Philadelphia’s Police Commissioner Richard Ross, Jr. resigned Tuesday amid allegations of sexual harassment and race and gender discrimination within the law enforcement department that were waged in a federal lawsuit.
The plaintiffs, Corporal Audra McCowan and Officer Jennifer Allen have each served on the city’s police force for more than 15 years. The 104-page suit outlines alleged harassment the two women of color experienced dating back to at least 2014.
McCowan also alleges she and Ross had an affair from 2009-11. She claims he did not adequately address the harassment complaints she later filed against her colleagues “in retribution for her breaking off their two-year affair.”
On Wednesday, outside Police Headquarters, Ross, 55, told reporters, “I have never targeted a person, I have never sought retribution on a person personally or professionally.”
Ross opted to leave his role, he said, noting, “I’d be disingenuous if I didn’t say fatigue had set in anyway, independent of this issue.”
Ross’ resignation comes less than a week after an almost 8-hour North Philadelphia standoff in which six police officers were wounded by a shooter with an AR-15 assault rifle.
Two days after the altercation, Governor Tom Wolf signed an executive order creating a new Office of Gun Violence Prevention, to be housed in the Pennsylvania Commission on Crime and Delinquency, that will operate a Special Council on Gun Violence aimed at eradicating similar incidents across the state.
Mayor Jim Kenney immediately appointed Deputy Commissioner Christine Coulter on Tuesday as Acting Commissioner while the search for Ross’ permanent replacement begins.
The move makes history by dubbing Coulter as the first woman leader of Philadelphia police. Coulter has worked in law enforcement for more than three decades, including in investigations, narcotics intelligence and patrol operations.
Coulter is also one of a dozen defendants named in the lawsuit filed by Allen and McCowan.
Ross, part of the Philadelphia Police Department since 1989, started as police commissioner in January 2016. While under his purview, the unit came under fire in June when the findings of the Plain View Project, a database compiling violent, racist and homophobic social media posts from officers across the country, went viral.
At a Wednesday afternoon press conference at City Hall, Kenney revealed he was initially ambivalent about accepting Ross’ resignation, originally submitted Monday night. The mayor added he did not immediately have all the facts regarding the lawsuit.

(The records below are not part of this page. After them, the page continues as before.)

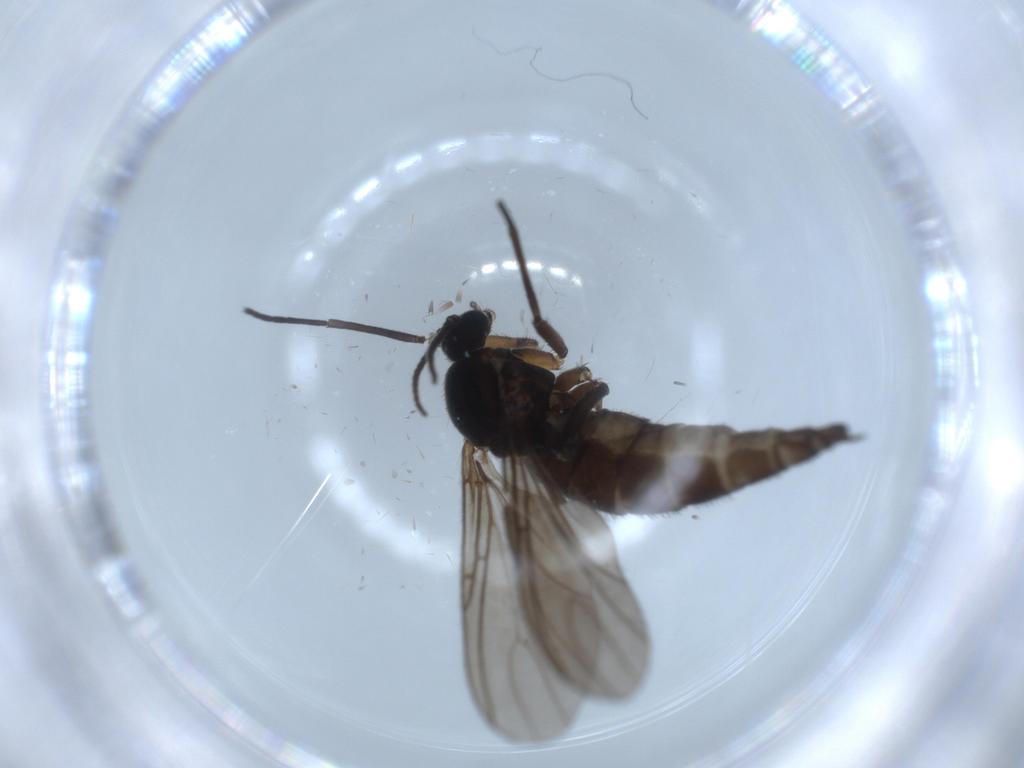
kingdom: Animalia
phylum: Arthropoda
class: Insecta
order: Diptera
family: Sciaridae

“He made the right decision for himself and for the city,” Kenney said, adding he didn’t want to “forget all the positive things that happened” under Ross’ leadership.
Brian Abernathy, the city’s managing director, said an independent third-party investigation will be “looking at broader issues” within the police department moving forward.
Coulter expressed a desire to alleviate violence in the city and “change and improve on relationships with our community.”
“I will take that hard look, make sure that the right folks are in the right place and that we're structurally organized to be the most effective department that we can be,” she said.